Between 8 and 11 p.m. on Thursdays, I am not to be disturbed. I have my kettle corn next to my blackberry Izze and a big plate of nachos. With my feet propped up, I turn on the television, and the night begins: ABC’s “Thank God It’s Thursday” lineup, featuring two of my favorite Shonda Rhimes shows, “Scandal” and “How To Get Away With Murder.”
Although both of these shows feature a strong female lead who represents power and success, the shows portray their relationships with men as a form of validation.
The drama in each of these shows is so intense that I stare at the television screen every Thursday, gripping the edge of my seat and waiting for the commercial break to end. While I want to congratulate Rhimes for breaking viewership records, I’ve always been uneasy about the characters the lead actors play. In “Scandal” and “HTGAWM,” the leading ladies, while powerful and successful, are emotionally unstable — without a man, these women are completely helpless.
Television producer and screenwriter Shonda Rhimes has taken over ABC, producing some of the best television dramas with some of the highest ratings on network television. Each show often brings in over eight million viewers, according to Entertainment Weekly, and I can’t go on Twitter without my newsfeed flooding with #Shondaland and #TGIT tweets every Thursday.
When women in television are in a position of power, their success usually comes with a price. Time and time again on our television screens, we see that women are not allowed to be successful without a man by their side.
In real life, women are independent and have the power to make their own decisions, but in popular television shows like “Scandal” and “HTGAWM,” that is not the case. Women watch these shows and are conditioned to believe that, in order to achieve a certain level of prosperity, they must satisfy society’s misogynist view of the world and gain the approval of a man.
Kerry Washington plays the irresistible Olivia Pope in “Scandal.” Even though she is powerful and successful, she seems to be nothing without a man by her side.
Olivia is the president’s mistress and finds any excuse she can to justify sleeping with a married man. Every move she makes is either dictated by a man or done to please a man. The lack of respect she has for herself is completely disgusting.
In order to keep her sleazy affair with the president, she is willing to sacrifice her integrity and her job. Olivia works hard to tackle her task, but she tends to put men first. After jeopardizing her dignity in the past four seasons, her decisions are now completely made upon the approval of a man. This is a trend in many of the Rhime’s television dramas that star women.
In “HTGAWM,” Viola Davis plays the devious, yet powerful attorney and law professor, Annalise Keating. Keating embraces strength, but lacks independence. She is completely mentally and emotionally beaten down without a man by her side. Throughout the show, she spends her time begging for attention from her husband and the man she was sleeping with. She implies that she does not know how to make it in the world without them.

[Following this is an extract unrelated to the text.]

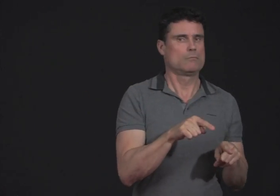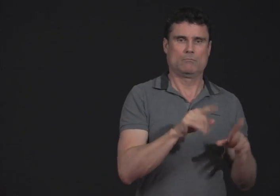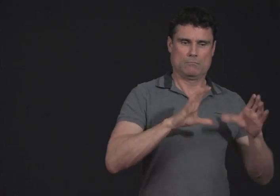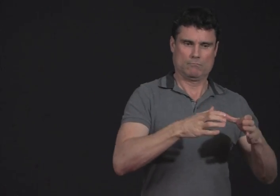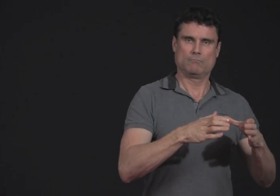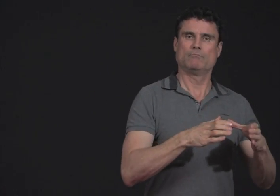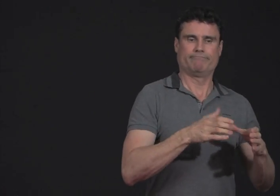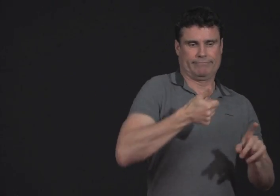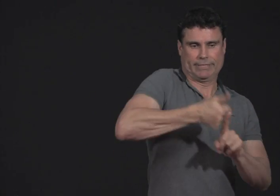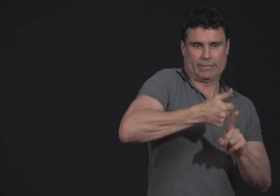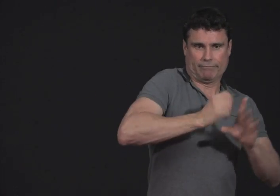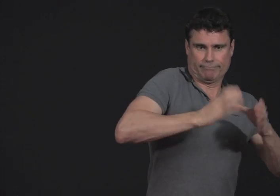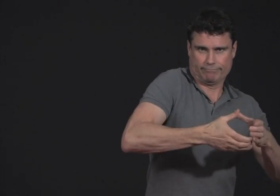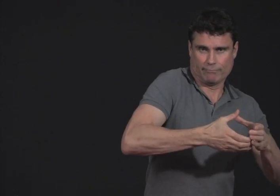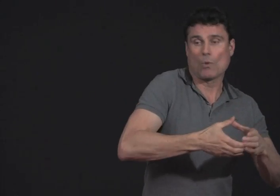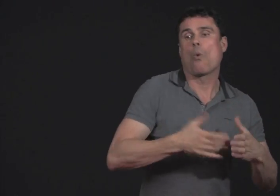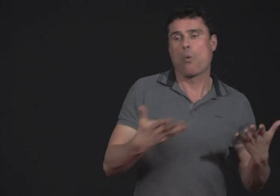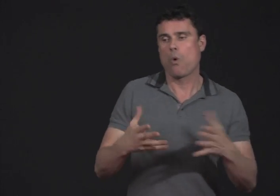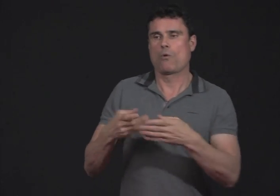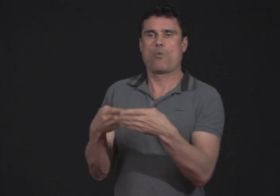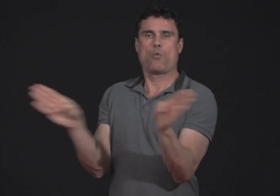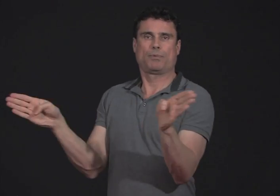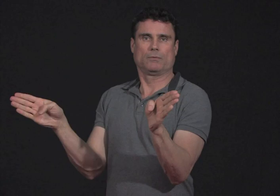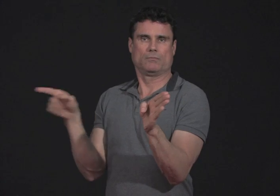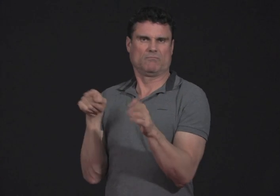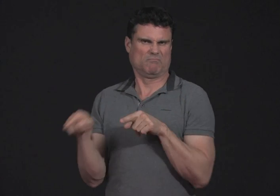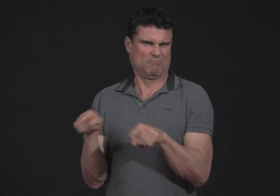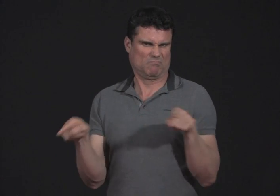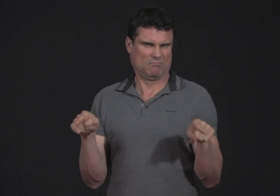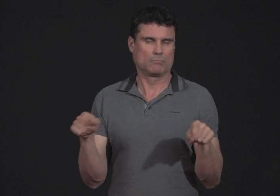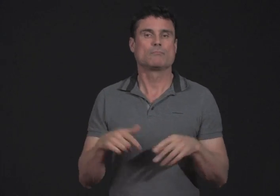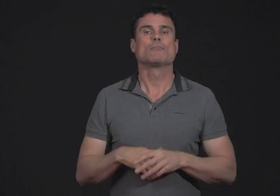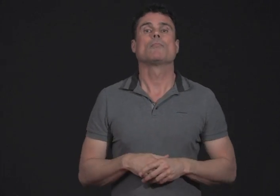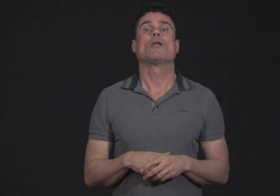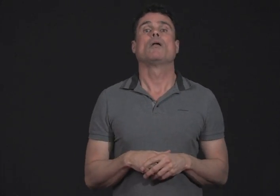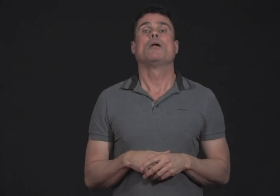So, at the first meeting, it's private. The second meeting is a public meeting where anybody can attend.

In both “Scandal” and “HTGAWM,” the lead characters are portrayed as women who only know how to be a mistress to a man. I would enjoy seeing a show that valued a strong, independent woman making her way in the world on her own.
Men are great, but television tends to get it confused — men are not the key to a woman’s success and happiness. I would like to see television give women more credit. We are fearless and self-empowering all on our own. There is nothing wrong with showing a woman next to her man, but when television decides that she is nothing without him, then we have a problem.
Television attempts to use women’s emotions as a form of weakness, instead of a sign of character, and there is always a man in a higher position of power. Watching Rhime’s best television dramas excites me, but they are also a reminder that, in the eyes of society, women are at the bottom of the food chain. We are seen as bossy, but never the boss.